Opinión

‘2016, el año de las luces para la cerveza artesana’ Opinión Israel G. Montejo

El año que se acaba de ir, el 2015, ha sido el de la consolidación de la cerveza artesana en España, un sector siempre a la gran sombra de las grandes cerveceras que han copado y copan el mercado español. Es difícil hacerse un hueco en un segmento con gigantes del tamaño de Mahou San Miguel, Estrella Galicia, Damm, Heineken…

Aún así, un estudio recientemente publicado por el diario El Economista aseguraba que en España se ha pasado de 21 cerveceras artesanas hace un par de años a 221 ahora. Una explosicón abocada, según muchos, a una regulación natural y que tuvo su origen en el año 2013.

Hacer cerveza artesana es una tarea titánica que, sin embargo, han emprendido con éxito un nutrido grupo de apasionados y que en los últimos tiempos han convertido a la cerveza artesana en un sector pujante, con gran potencial y un crecimiento exponencial. La cerveza artesana está de moda y es en ese estado ‘de gracia’ donde radica el principal peligro para los próximos meses. Está por ver si la línea sigue siendo ascendente o, si por el contrario, hemos tocado el techo y el ajusta que muchos pronostican se va a producir en el sector, comenzará en breve.

Por eso, el 2016 es un año absolutamente clave para el mundo de la cerveza artesana. Cuando voces autorizadas y que conocen bien este mundo aseguran que está pendiente un reajuste, no cabe el taparse los oídos para no escuchar o esconder la cabeza debajo del ala. El ajuste está por venir, es cierto, y se llevará por delante muchas cerveceras de nuevo cuño. Es casi una ley natural. La clave está en comprender los movimientos del mercado, las tendencias y posicionarse de la mejor manera posible, apostando por la profesionalización y las buenas prácticas, corriendo los menos riesgos posibles y al mismo tiempo siendo original, diferente, comunicando bien lo que haces y sabiendo transmitir al consumidor las características que te distinguen. No es fácil.

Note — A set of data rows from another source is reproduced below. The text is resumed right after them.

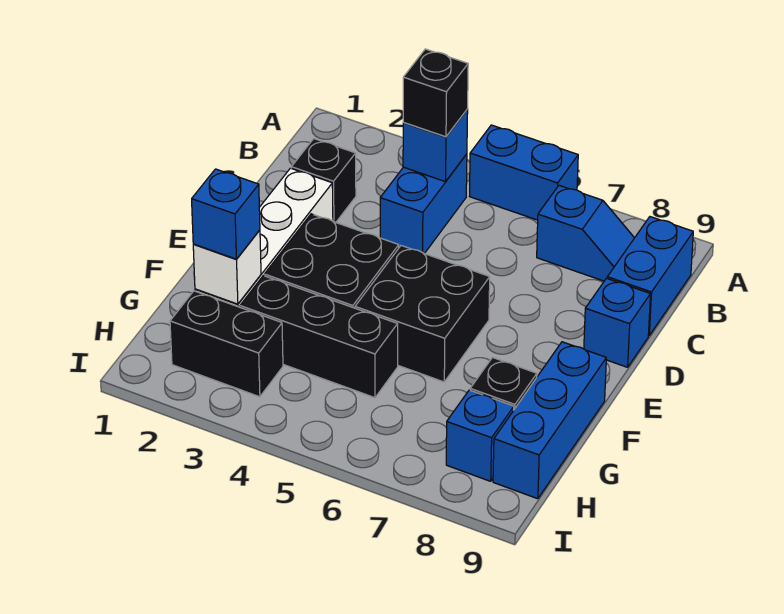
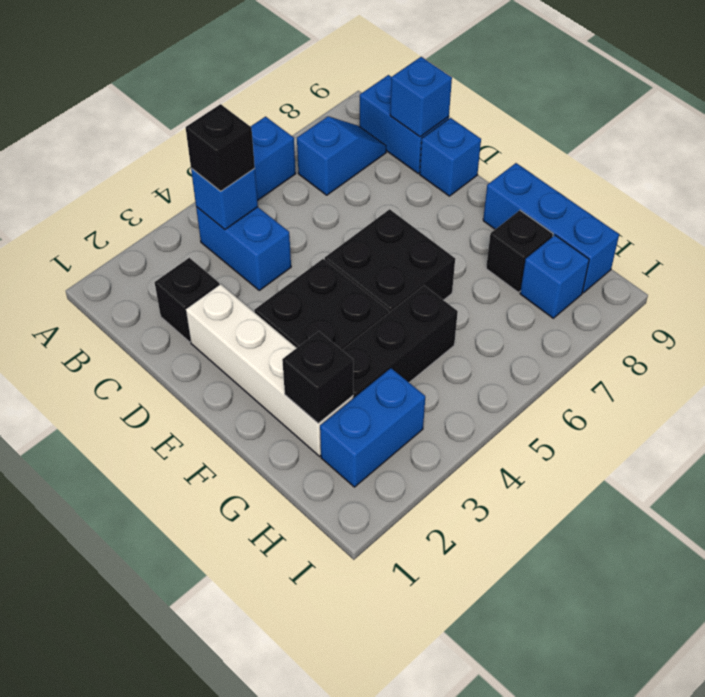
white brick G2 level 2 -> black brick G2 level 2
blue brick G2 level 3 -> blue brick C9 level 2
black brick H2:H3 level 1 -> blue brick H2:H3 level 1

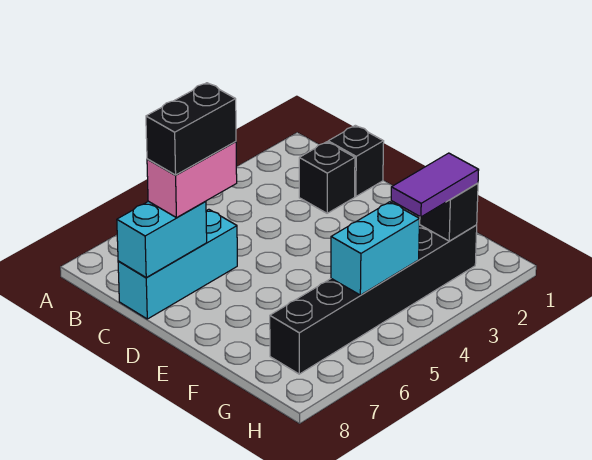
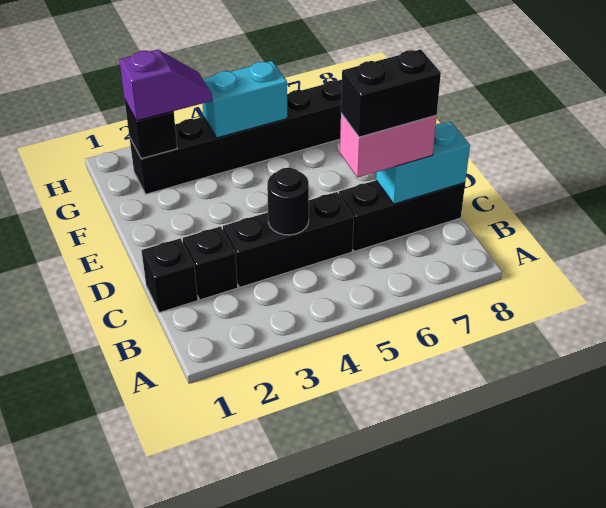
none -> black brick C3:C5 level 1
none -> black round brick C4 level 2
cyan brick C6:C8 level 1 -> black brick C6:C8 level 1
purple tile G2:G3 level 3 -> purple slope G2:G3 level 3 top 2

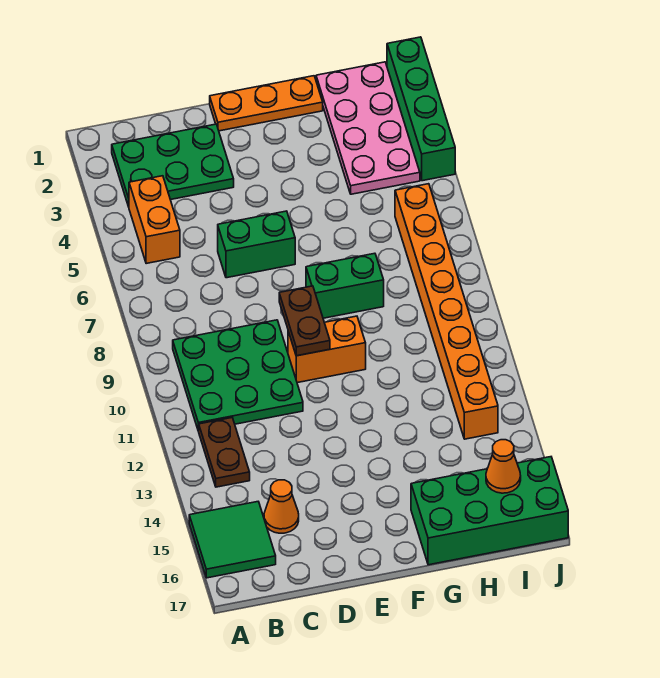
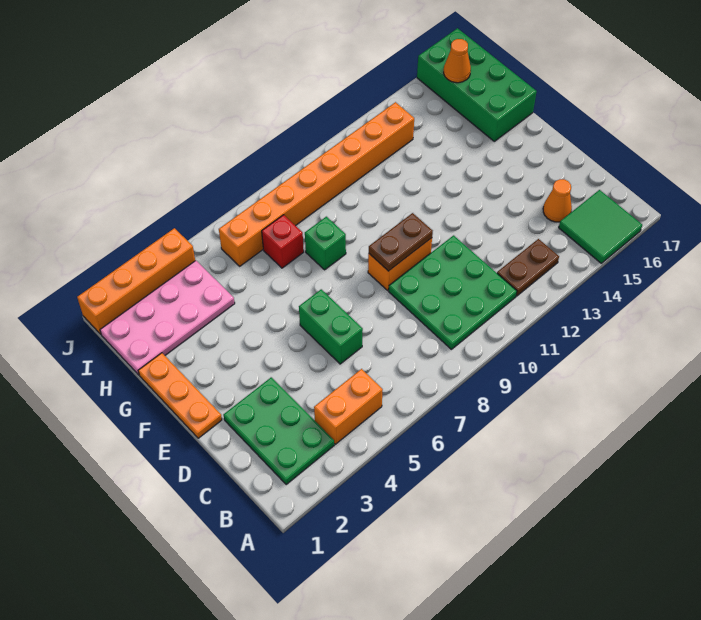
orange brick E10:F10 level 1 -> orange brick E9:E10 level 1
green brick F8:G8 level 1 -> green brick G8 level 1
none -> red brick H7 level 1
green brick J1:J4 level 1 -> orange brick J1:J4 level 1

No se tratará sólo de hacer una buena o muy buena cerveza. Si no también, gestionar el proyecto como una empresa, que es lo que es y no otra cosa, crecer con los pies en el suelo y comunicar al consumidor lo que estás haciendo y la manera que lo estás haciendo. Es un pack. Fuera de él, la supervivencia será complicada. Por ello, 2016 más que el ‘año del ajuste’, puede ser el ‘año de las luces’. Un ciclo donde el mundo de la cerveza artesana seguirá creciendo y lo hará, estoy seguro de ello, con los cimientos bien asentados. Esa es la fórmula para seguir siendo referencia.